RECORDS SUPPLIED section start

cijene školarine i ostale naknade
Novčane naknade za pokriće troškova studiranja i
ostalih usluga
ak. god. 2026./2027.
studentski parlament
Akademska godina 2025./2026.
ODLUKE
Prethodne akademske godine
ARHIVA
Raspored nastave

RECORDS SUPPLIED section end

▶ EXERCISE PROMPT
Restate exactly each line of the data from the one bearing "ak. god. 2026./2027." to the end, and add nothing.

▶ RESULT FOR THIS EXERCISE
ak. god. 2026./2027.
studentski parlament
Akademska godina 2025./2026.
ODLUKE
Prethodne akademske godine
ARHIVA
Raspored nastave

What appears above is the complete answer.